• [Directive] In the entries below, find the line with "ロイヤルガーデンスイーツ: 13500 -> 14300" and the line with "キャッスルイン: 7500 -> 10000". Return those two lines and all lines between them, exactly.

Input below:

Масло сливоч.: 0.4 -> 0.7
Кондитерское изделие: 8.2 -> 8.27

End of Input.
Input below:

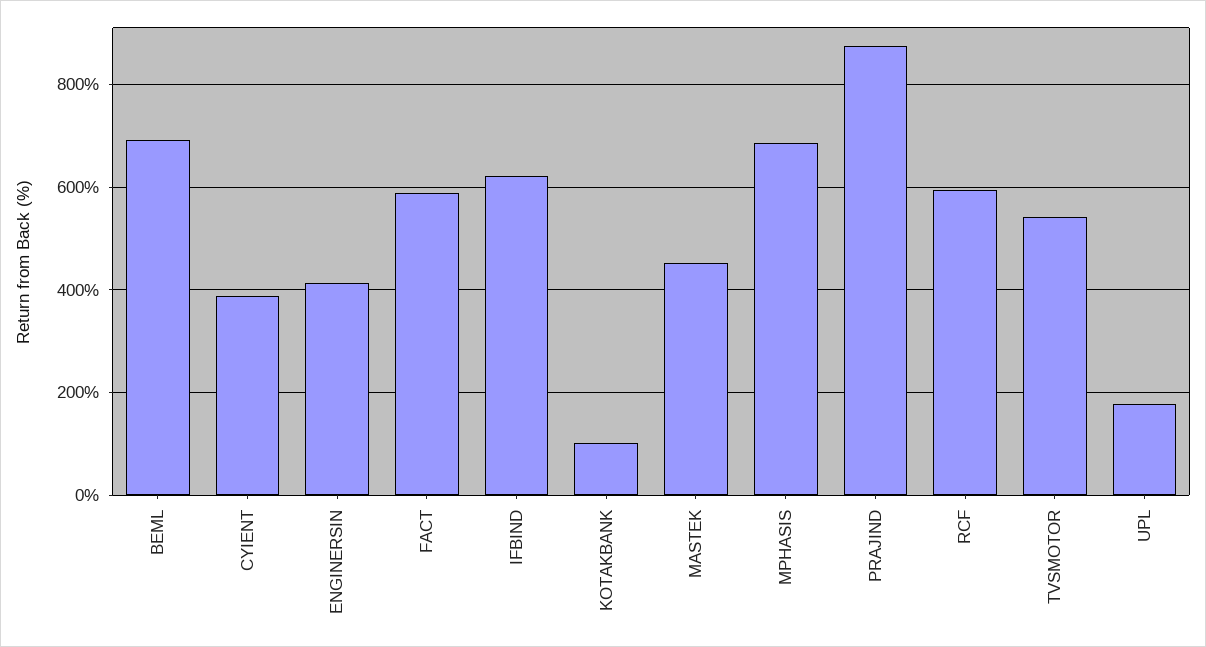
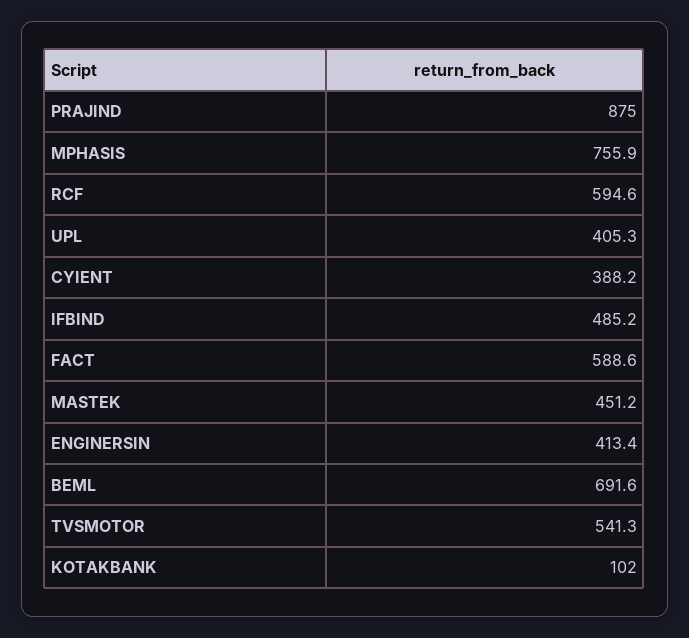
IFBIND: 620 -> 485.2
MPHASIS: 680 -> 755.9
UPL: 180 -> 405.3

End of Input.
Input below:

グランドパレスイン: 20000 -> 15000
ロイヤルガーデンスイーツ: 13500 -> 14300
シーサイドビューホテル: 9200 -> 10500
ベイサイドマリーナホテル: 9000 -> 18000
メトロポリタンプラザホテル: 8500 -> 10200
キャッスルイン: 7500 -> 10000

End of Input.

• [Written response]
ロイヤルガーデンスイーツ: 13500 -> 14300
シーサイドビューホテル: 9200 -> 10500
ベイサイドマリーナホテル: 9000 -> 18000
メトロポリタンプラザホテル: 8500 -> 10200
キャッスルイン: 7500 -> 10000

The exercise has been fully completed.